South Berwick Maine, should be there by February or first of march.
Ive looked up some plans that would work out great. Not as nice looking but bigger than the farmnyard kits. 

thanks again...


----------



## LUCKYT (Jan 17, 2009)

Whatever Loft you go with, make sure it is as open, yet stays dry as possible.


----------



## maverick pro (Nov 28, 2014)

LUCKYT said:


> Whatever Loft you go with, make sure it is as open, yet stays dry as possible.


From what I've been reading thats one of the most important things.
Thanks...


----------



## Jay3 (May 4, 2008)

maverick pro said:


> Shed would cost alot more. His pigeon lofts are made for chickens?
> I know he sells both in different categories on his page.



Sorry........I missed that. Thanks.


----------



## maverick pro (Nov 28, 2014)

Jay3 said:


> Sorry........I missed that. Thanks.


No problem...I thought the same thing when I first looked at the site.


----------



## chayi (May 1, 2010)

maverick pro said:


> Hi, anybody have a kit loft from farmnyard.com? Just interested in how you like it quality/space/birds happy with it?
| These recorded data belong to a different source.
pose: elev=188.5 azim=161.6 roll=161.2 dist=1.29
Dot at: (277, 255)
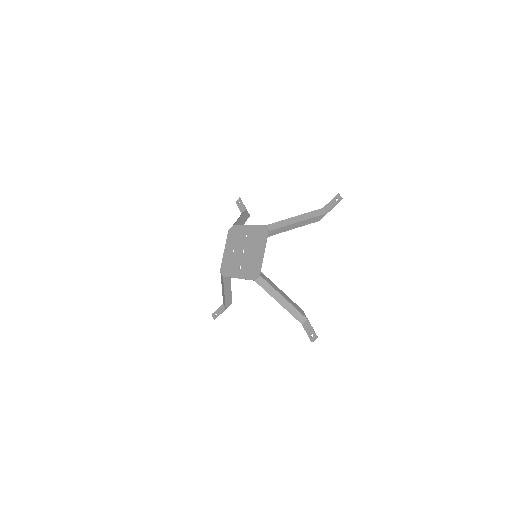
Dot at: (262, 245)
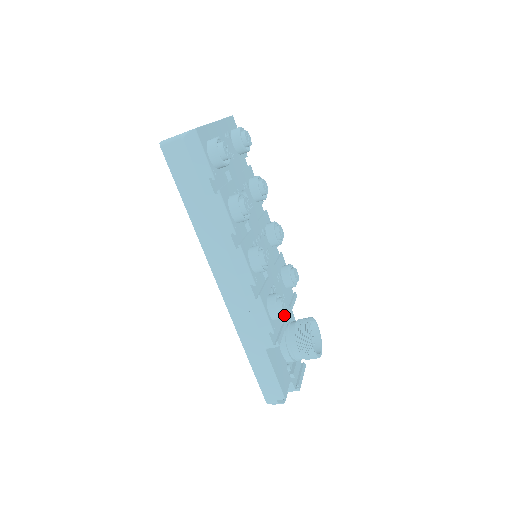
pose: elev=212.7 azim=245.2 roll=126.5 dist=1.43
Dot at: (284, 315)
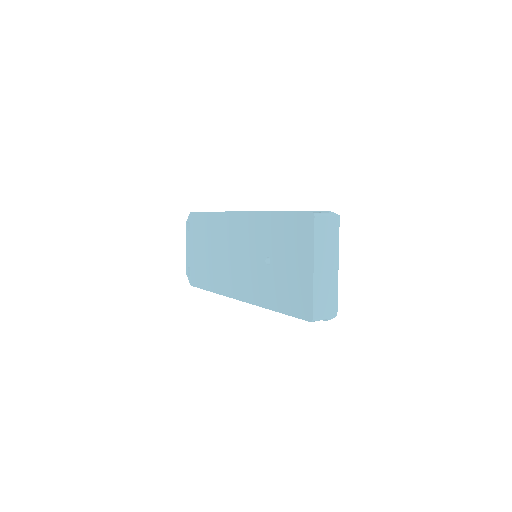
Dot at: occluded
After our move, thought of getting one of the larger lofts.
> 
> thanks...


I don't know I went to that site and they look nice but seems too small for that amount of money. With the price on some of them lofts you can make a very nice loft a lot of people here have some awesome ideas and pics of ther work. Good luck and keep us posted to see your future loft.


----------



## maverick pro (Nov 28, 2014)

chayi said:


> I don't know I went to that site and they look nice but seems too small for that amount of money. With the price on some of them lofts you can make a very nice loft a lot of people here have some awesome ideas and pics of ther work. Good luck and keep us posted to see your future loft.
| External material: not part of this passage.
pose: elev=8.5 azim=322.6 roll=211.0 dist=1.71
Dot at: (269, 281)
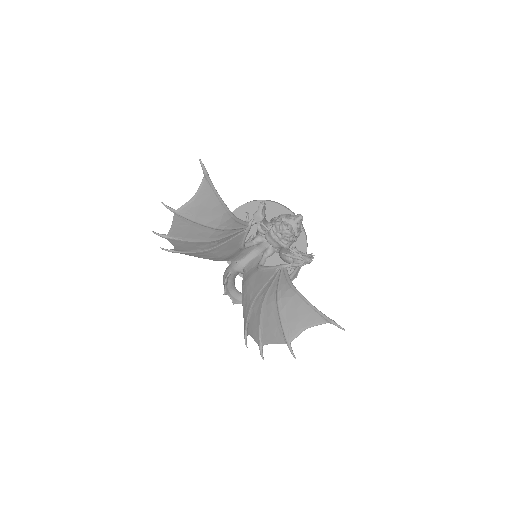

I think thats what my plan will be. I was just curious cause they where a quick solution to a loft. then add a flight area to it but Im thinking of just building now.
It will be a couple months before we move so I will add pics and info as to what I end up building once we get settled in.
thanks again...


----------



## chayi (May 1, 2010)

Mavrick I can tell you I have build my loft about 7yrs ago and I haven't stop doing upgrades. It has changed so much from what it started out. Add a aviary then changed the floors, add breeding boxes, added a permanent setteling cage to the entrance, changed the trap door, repainted, added cuarentin cages for my prisoners. I've done so many upgrades that it never finish  now I'm planing to add zinc sheets that people use for roofing to protect the wood panels from the back and one side of the loft on the outside cause the front is almost all open with the aviary and the other side is where the door is. It never finishes, so don't worry I bet you will keep on adding to it. Keep us posted and post pics to see your future loft. Good luck.


----------



## maverick pro (Nov 28, 2014)

chayi said:


> Mavrick I can tell you I have build my loft about 7yrs ago and I haven't stop doing upgrades. It has changed so much from what it started out. Add a aviary then changed the floors, add breeding boxes, added a permanent setteling cage to the entrance, changed the trap door, repainted, added cuarentin cages for my prisoners. I've done so many upgrades that it never finish  now I'm planing to add zinc sheets that people use for roofing to protect the wood panels from the back and one side of the loft on the outside cause the front is almost all open with the aviary and the other side is where the door is. It never finishes, so don't worry I bet you will keep on adding to it. Keep us posted and post pics to see your future loft. Good luck.


Thats the beauty of the hobby. Always looking to make things better for us and the birds. Keeps our minds busy and thats a good thing. I cant wait to get stsrted on this and start getting more birds love to watch and listen to just the one I have now kinda relaxing. Couple more would be even better in a nice loft.
Thanks again...


----------